Reputation: 1491
I have a unique situation. Users of my site can submit articles for other users to review, however they can restrict who can review the articles by age and by country. My issue is that instead of having 250 records (1 for each country linking to the article) I thought it fitting to store all 250 countries (or whichever countries they want to be visible to other users) in JSON format in a text field in the database. This way I would only need one record per article. I'm not sure if the performance will suffer terribly? The site will handle between 1-2 million users and the number of articles submitted for review will be rather large as well. The only "processing" that would be done is each user's country is stored in the database and it would be checked against the country array for an article to see if that user is allowed to review that article.
What do you guys think? Am I over-thinking 250 records for each article is a lot?
Upvotes: 4
Views: 4729
Reputation: 33504
I think that storing the data in a lookup table is perfectly acceptable. It gives you much more freedom in the future if something changes, and as long as you nicely index the tables, performance won't be sufffering too much.
Mysql easily handles data that is billions of records. Yes, you will need to ensure that you look after your data integrity - but adding a column to a lookup table versus changing an object that is stored in every single record suddenly seems much easier.
Just make sure that you are keeping the data properly - as in you aren't repeating information that doesn't have to be repeated. Keep countries in one table, and a simple ID in the lookup table that references it.
Upvotes: 5
Reputation: 52107
JSON will prevent the DBMS from checking the validity of countries that you wish to store. It's basically an opaque text, so the DBMS cannot enforce referential integrity (foreign keys).
And even if you don't need to query on countries (which is a pretty big if), you'll at least need to parse JSON before checking for a particular country.
JSON can be a good match for hierarchical data, but this is just a simple set (a country is either element of the set or not), which can be nicely represented by a separate junction table ARTICLE_COUNTRY, which can then be maintained and searched efficiently:
This junction table would link only to countries in which the article is accessible. If most articles are accessible from most countries, you could even reverse the meaning of the junction table and only store "forbidden" countries, thus lowering the overall number of rows.
Upvotes: 0
Reputation: 63
You can have a separate table for Countries and have their IDs stored with the article table.

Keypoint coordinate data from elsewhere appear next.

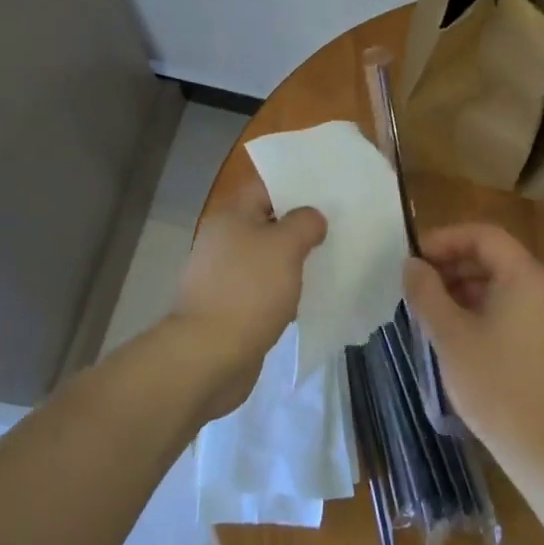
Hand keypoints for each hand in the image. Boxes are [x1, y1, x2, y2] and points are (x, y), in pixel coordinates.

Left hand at [169, 181, 325, 418]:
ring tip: (327, 263)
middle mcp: (223, 240)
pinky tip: (305, 299)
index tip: (327, 195)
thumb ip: (304, 224)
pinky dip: (281, 292)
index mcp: (231, 216)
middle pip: (267, 223)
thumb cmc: (248, 291)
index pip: (266, 188)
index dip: (295, 188)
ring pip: (266, 259)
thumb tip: (312, 218)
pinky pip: (262, 290)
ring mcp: (224, 276)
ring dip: (292, 263)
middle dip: (298, 228)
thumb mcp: (285, 246)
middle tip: (334, 229)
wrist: (209, 356)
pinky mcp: (230, 308)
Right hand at [403, 223, 543, 477]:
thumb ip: (426, 292)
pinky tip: (455, 328)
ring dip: (465, 286)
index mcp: (528, 277)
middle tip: (418, 283)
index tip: (415, 258)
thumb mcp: (450, 335)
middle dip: (453, 264)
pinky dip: (483, 306)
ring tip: (430, 306)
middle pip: (494, 256)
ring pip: (502, 282)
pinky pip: (513, 304)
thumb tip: (412, 265)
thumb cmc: (497, 386)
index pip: (484, 236)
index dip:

You can have Options for All Countries, Asia, Europe, North America, South America etc. stored in your countries tables.
Upvotes: 0
Reputation: 16298
You have a "country" table and a "article" table. I would make a third "country-article" consisting only of the indexes that should match. After all Mysql is relational. If you're worried about performance, benchmark.
Upvotes: 1
Reputation: 1751
I would use another table instead for that data, and make a unique column to match it.
Upvotes: 1
Reputation: 3911
One option might be to use a bitfield to represent your countries, using the MySQL bit or binary type. This would allow you to store the information for each contry in a single bit, which would only end up requiring 32 additional bytes per record(8 bits/byte * 32 bytes = 256 bits).

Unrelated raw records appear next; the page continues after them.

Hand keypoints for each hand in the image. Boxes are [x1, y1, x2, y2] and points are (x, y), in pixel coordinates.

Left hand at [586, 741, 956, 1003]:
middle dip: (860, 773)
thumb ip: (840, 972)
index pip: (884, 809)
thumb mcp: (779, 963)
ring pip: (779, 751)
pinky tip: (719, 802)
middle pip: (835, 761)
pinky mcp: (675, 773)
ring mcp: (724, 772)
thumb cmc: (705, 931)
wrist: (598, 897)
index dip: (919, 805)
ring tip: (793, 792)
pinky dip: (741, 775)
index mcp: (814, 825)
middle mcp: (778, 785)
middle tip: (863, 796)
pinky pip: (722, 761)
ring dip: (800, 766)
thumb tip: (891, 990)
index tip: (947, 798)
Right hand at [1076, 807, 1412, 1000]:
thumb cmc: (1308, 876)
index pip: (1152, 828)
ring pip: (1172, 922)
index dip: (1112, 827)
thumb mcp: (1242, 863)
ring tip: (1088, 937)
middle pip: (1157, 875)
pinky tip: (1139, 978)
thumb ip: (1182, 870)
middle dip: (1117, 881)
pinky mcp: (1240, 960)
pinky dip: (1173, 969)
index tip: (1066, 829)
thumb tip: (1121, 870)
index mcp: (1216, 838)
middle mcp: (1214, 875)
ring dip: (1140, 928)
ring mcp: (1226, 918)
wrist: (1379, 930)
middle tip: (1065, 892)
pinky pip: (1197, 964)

I'm not certain, but it might even be possible to query using bitwise operations, which could potentially be very fast.
Upvotes: 0
Reputation: 6432
In short I would say that storing Json Data within a column in a Relational database is fine if you are not going to be querying data based on that column.
If you will be needing to look up data based on that column there would be a huge performance hit to having to parse the json prior to excluding data thus this would be a no no.
We ran into this issue at my job on a smaller scale and storing json of the properties in the database has worked well to not increase the complexity of the database for non searched properties.
Upvotes: 3